Fig. 3 shows the analysis of the input data from Saengildo in the South Sea for 2021. In the case of water temperature and air temperature, values below −50 °C and above 50 °C were deemed unrealistic. Hence, these values were removed to handle the outliers. In addition, data from the time period in which outliers (“0,” “NaN,” “-,” “99.99”) occurred owing to problems with the observation equipment were removed. The water temperature values ranged between 7 °C and 30 °C, and the air temperature values ranged between −10 °C and 30 °C (
Figs. 3 (a) and (b)).
Fig. 3(c) shows a rose diagram of the wind direction and wind speed, whereas
Fig. 3(d) shows a rose diagram of the current direction and current speed.

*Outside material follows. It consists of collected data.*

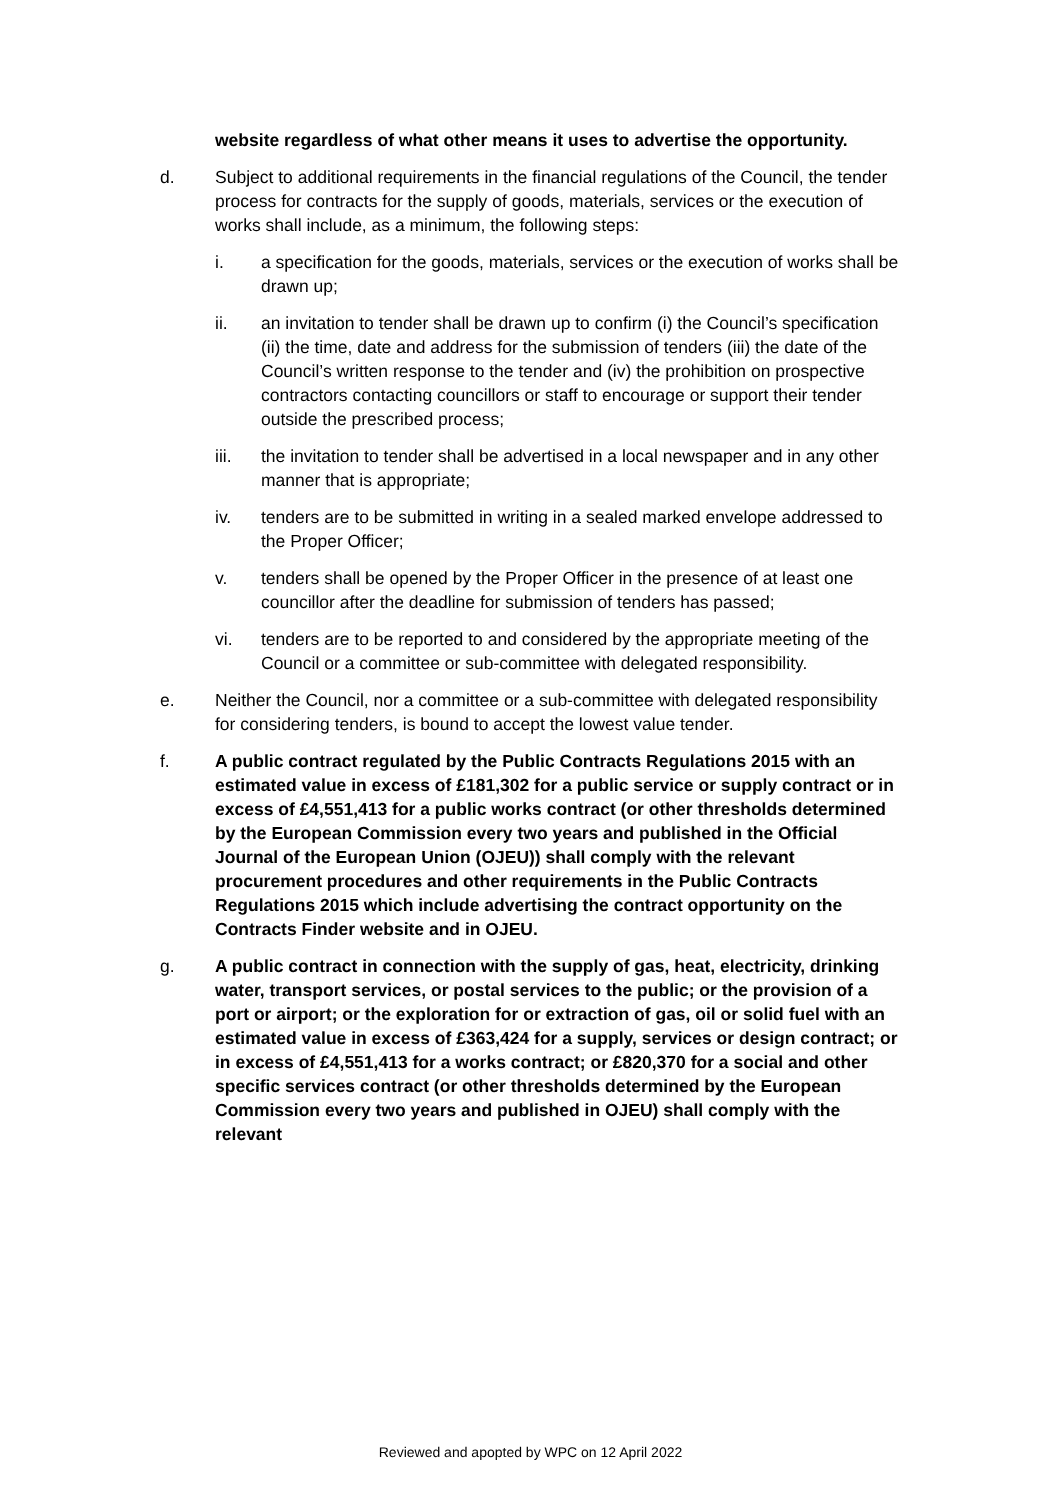website regardless of what other means it uses to advertise the opportunity.
d. Subject to additional requirements in the financial regulations of the Council, the tender process for contracts for the supply of goods, materials, services or the execution of works shall include, as a minimum, the following steps:
i. a specification for the goods, materials, services or the execution of works shall be drawn up;
ii. an invitation to tender shall be drawn up to confirm (i) the Council’s specification (ii) the time, date and address for the submission of tenders (iii) the date of the Council’s written response to the tender and (iv) the prohibition on prospective contractors contacting councillors or staff to encourage or support their tender outside the prescribed process;
iii. the invitation to tender shall be advertised in a local newspaper and in any other manner that is appropriate;
iv. tenders are to be submitted in writing in a sealed marked envelope addressed to the Proper Officer;
v. tenders shall be opened by the Proper Officer in the presence of at least one councillor after the deadline for submission of tenders has passed;
vi. tenders are to be reported to and considered by the appropriate meeting of the Council or a committee or sub-committee with delegated responsibility.
e. Neither the Council, nor a committee or a sub-committee with delegated responsibility for considering tenders, is bound to accept the lowest value tender.
f. A public contract regulated by the Public Contracts Regulations 2015 with an estimated value in excess of £181,302 for a public service or supply contract or in excess of £4,551,413 for a public works contract (or other thresholds determined by the European Commission every two years and published in the Official Journal of the European Union (OJEU)) shall comply with the relevant procurement procedures and other requirements in the Public Contracts Regulations 2015 which include advertising the contract opportunity on the Contracts Finder website and in OJEU.
g. A public contract in connection with the supply of gas, heat, electricity, drinking water, transport services, or postal services to the public; or the provision of a port or airport; or the exploration for or extraction of gas, oil or solid fuel with an estimated value in excess of £363,424 for a supply, services or design contract; or in excess of £4,551,413 for a works contract; or £820,370 for a social and other specific services contract (or other thresholds determined by the European Commission every two years and published in OJEU) shall comply with the relevant
Reviewed and apopted by WPC on 12 April 2022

True north (0°) is the reference point in the rose diagrams, and the rose diagram is divided into east (90°), south (180°), and west (270°) in the clockwise direction.
Fig. 3(e) shows the distribution of air pressures. There are no outliers, and the air pressure values are distributed between 1000 hPa and 1035 hPa. At Jungmun Beach, the current direction is distributed in the west and northeast directions, and the current speed is evenly distributed at over 0.7 cm/s. On the other hand, the wind direction is in the northwest and east directions, and the wind speed is uniformly distributed at 11 m/s or lower.
Table 2 shows the distribution of significant wave heights with intervals of 1 m and significant wave periods with intervals of 3 s. In the case of significant wave heights, significant wave heights within 1 m account for the majority, with a proportion of 90.55%, whereas waves over 3 m account for a very small proportion at 0.5%.